PA13A-2184
Quantifying the Value of Downscaled Climate Model Information for Adaptation Decisions: When is Downscaling a Smart Decision?

Monday, 14 December 2015
Poster Hall (Moscone South)
Adam J Terando1, Adrienne Wootten2, Mitchell J Eaton1, Michael C Runge3, Jeremy S Littell4, Alexander M Bryan5 and Shawn L Carter6, (1)US Geological Survey, Southeast Climate Science Center, Raleigh, NC, United States, (2)North Carolina State University Raleigh, Raleigh, NC, United States, (3)US Geological Survey, Patuxent Wildlife Research Center, Laurel, MD, United States, (4)USGS Alaska Science Center, Anchorage, AK, United States, (5)US Geological Survey, Northeast Climate Science Center, Amherst, MA, United States, (6)US Geological Survey, Reston, VA, United States
Abstract:
Two types of decisions face society with respect to anthropogenic climate change: (1) whether to enact a global greenhouse gas abatement policy, and (2) how to adapt to the local consequences of current and future climatic changes.
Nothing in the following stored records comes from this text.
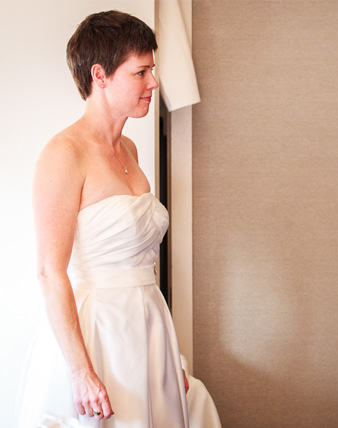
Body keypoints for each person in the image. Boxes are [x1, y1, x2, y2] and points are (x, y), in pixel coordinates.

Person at [19, 10, 188, 427]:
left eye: (154, 70)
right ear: (101, 74)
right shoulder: (64, 153)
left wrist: (168, 355)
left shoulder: (129, 148)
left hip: (148, 325)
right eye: (141, 72)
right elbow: (48, 271)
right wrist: (80, 371)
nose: (154, 83)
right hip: (101, 332)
The practice of downscaling global climate models (GCMs) is often used to address (2) because GCMs do not resolve key features that will mediate global climate change at the local scale. In response, the development of downscaling techniques and models has accelerated to aid decision makers seeking adaptation guidance. However, quantifiable estimates of the value of information are difficult to obtain, particularly in decision contexts characterized by deep uncertainty and low system-controllability. Here we demonstrate a method to quantify the additional value that decision makers could expect if research investments are directed towards developing new downscaled climate projections. As a proof of concept we focus on a real-world management problem: whether to undertake assisted migration for an endangered tropical avian species. We also take advantage of recently published multivariate methods that account for three vexing issues in climate impacts modeling: maximizing climate model quality information, accounting for model dependence in ensembles of opportunity, and deriving probabilistic projections. We expand on these global methods by including regional (Caribbean Basin) and local (Puerto Rico) domains. In the local domain, we test whether a high resolution (2km) dynamically downscaled GCM reduces the multivariate error estimate compared to the original coarse-scale GCM. Initial tests show little difference between the downscaled and original GCM multivariate error. When propagated through to a species population model, the Value of Information analysis indicates that the expected utility that would accrue to the manager (and species) if this downscaling were completed may not justify the cost compared to alternative actions.